Andy Graydon | The Great Refractor
Abstract
The Great Refractor, a collaboration between Andy Graydon and the Irish poet and neuroscientist Laurence O’Dwyer, charts the undulating terrain of our attempts to understand the world through both scientific and poetic inquiries. The film contrasts histories of mapping, visualizing and territorializing with contemporary practices centered on sounding, listening and collective resonation. The film proposes a challenge to what the Enlightenment truly may be said to have enlightened, and what voices went silent in the force of that glare. Through a chorus of voices, stories and practices, the project prods at the sensitive and uncertain interface between outer and inner worlds, exploring regions of doubt where an often inscrutable reality meets the echo chambers of human knowledge. Along the way, the work seeks out possible transformations and decolonizations of our processes of interpreting and sharing the world.

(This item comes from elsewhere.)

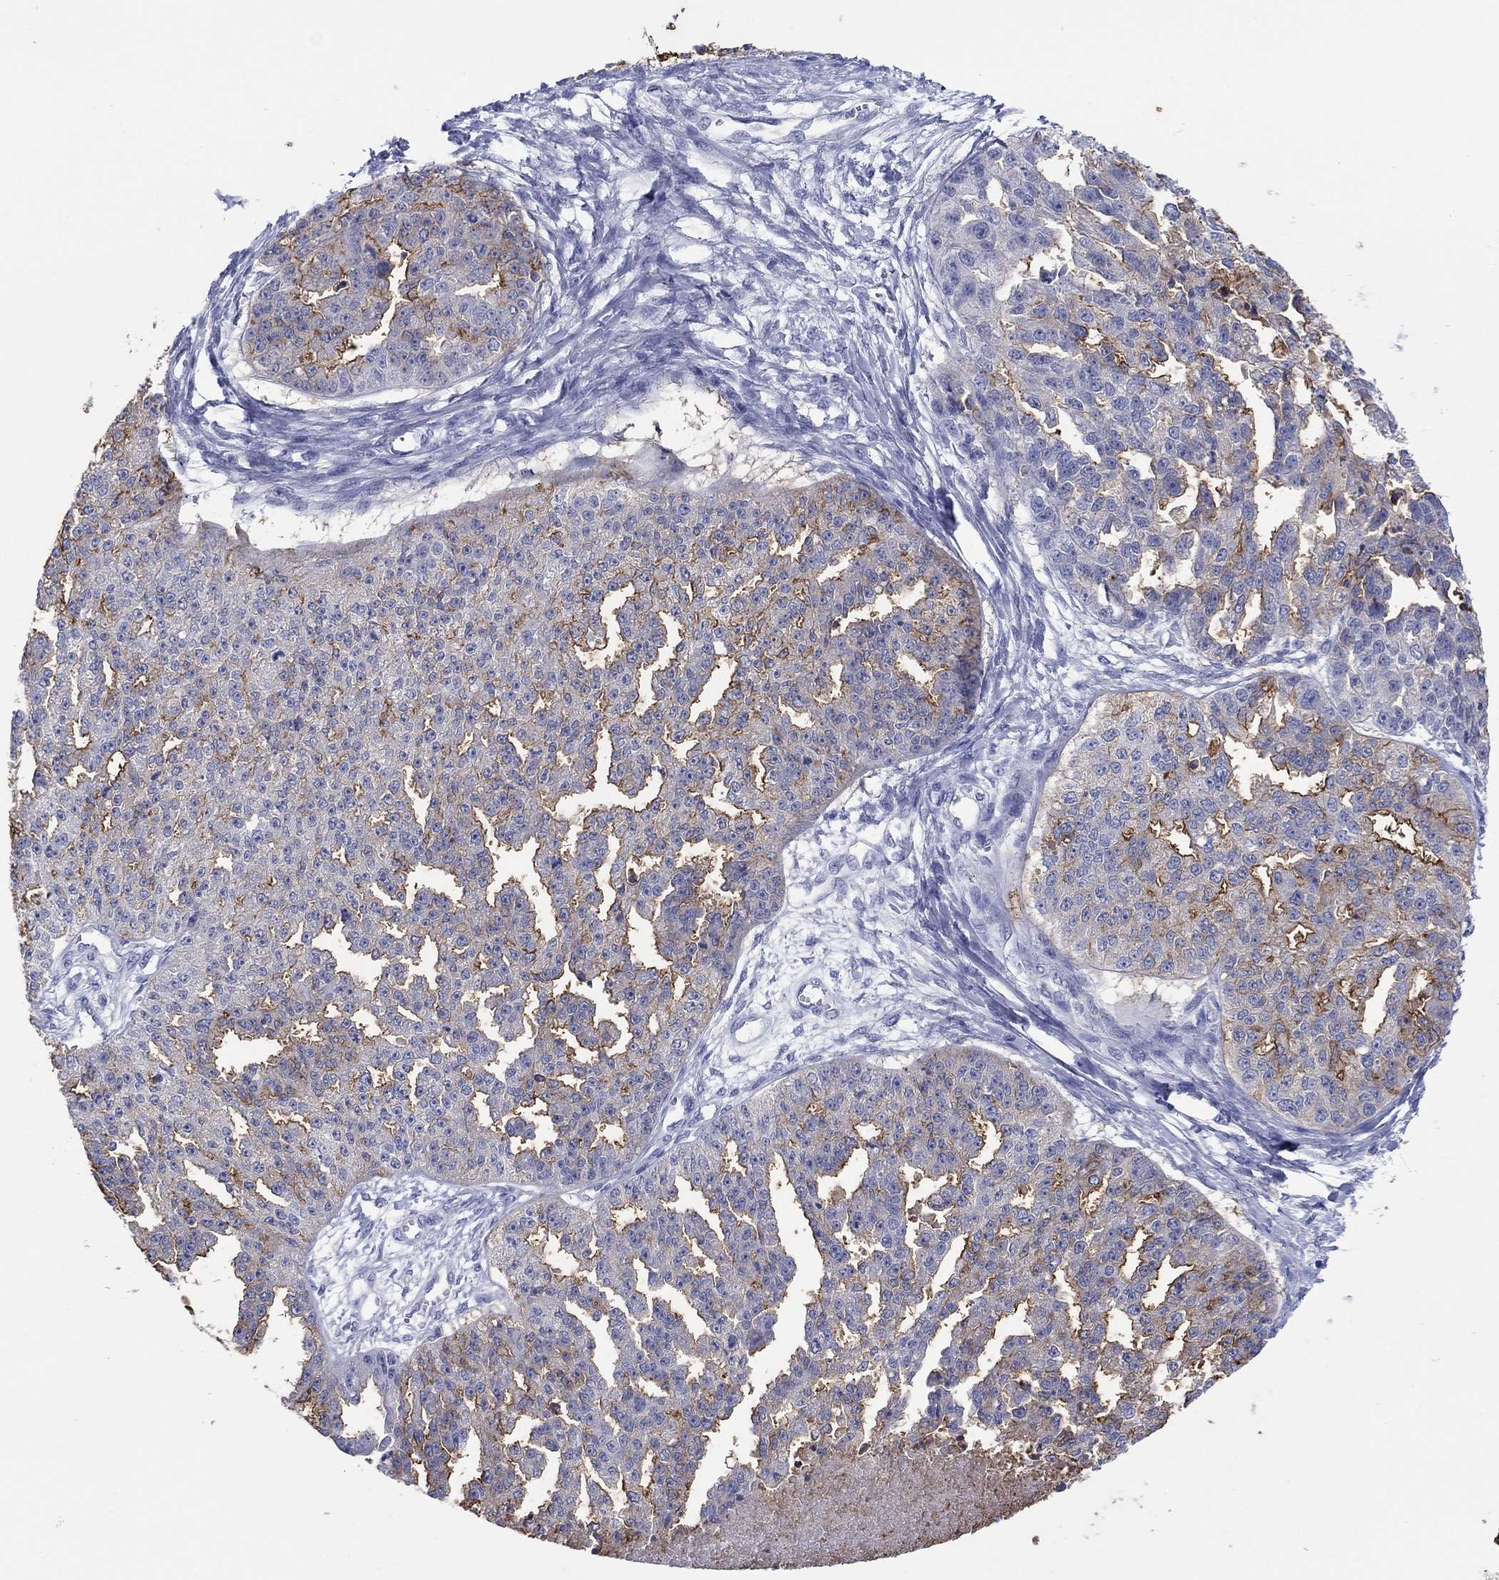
{"staining": {"intensity": "moderate", "quantity": "25%-75%", "location": "cytoplasmic/membranous"}, "tissue": "ovarian cancer", "cell_type": "Tumor cells", "image_type": "cancer", "snomed": [{"axis": "morphology", "description": "Cystadenocarcinoma, serous, NOS"}, {"axis": "topography", "description": "Ovary"}], "caption": "Immunohistochemistry micrograph of serous cystadenocarcinoma (ovarian) stained for a protein (brown), which displays medium levels of moderate cytoplasmic/membranous staining in about 25%-75% of tumor cells.", "gene": "ERICH3", "patient": {"sex": "female", "age": 58}}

The film presents a series of solitary figures engaged in their work: each person, whether an astrophysicist, an artist, a translator or a weather station engineer, is engrossed in their unique process of observation and exploration. Participants were asked to mimic with their voices the sounds of their own sonified observations, from underwater hydrophone recordings to black hole gravitation waves. All the sound in the video was made from these vocal recordings. As the work progresses, the participants vocalizations reach beyond language to become a collective music of utterances, noises and breath. Participants include astronomer Kirill Maslenniko at the Pulkovo Observatory in St. Petersburg, Russia; fiber artist Chenta Laury in the palm forest of the W.S. Merwin Conservancy in Hawai’i; Eden Girma, an astrophysicist and jazz vocalist; and Nicole L’Huillier, an experimental musical instrument inventor, working in the Atacama desert in Chile.
Bio
Andy Graydon is an artist and filmmaker originally from Maui, Hawai’i. His work is concerned with natural and social ecologies, and with sound and listening as creative practices. Recent projects have focused on island ecologies and the imaginal and narrative forms employed by the natural sciences. His projects frequently engage structures of music such as the ensemble, the score, improvisation and variation, and techniques of the voice. Often ephemeral in nature, Graydon’s work combines minimal physical materials with elements that are absent, fictional, or imaginary.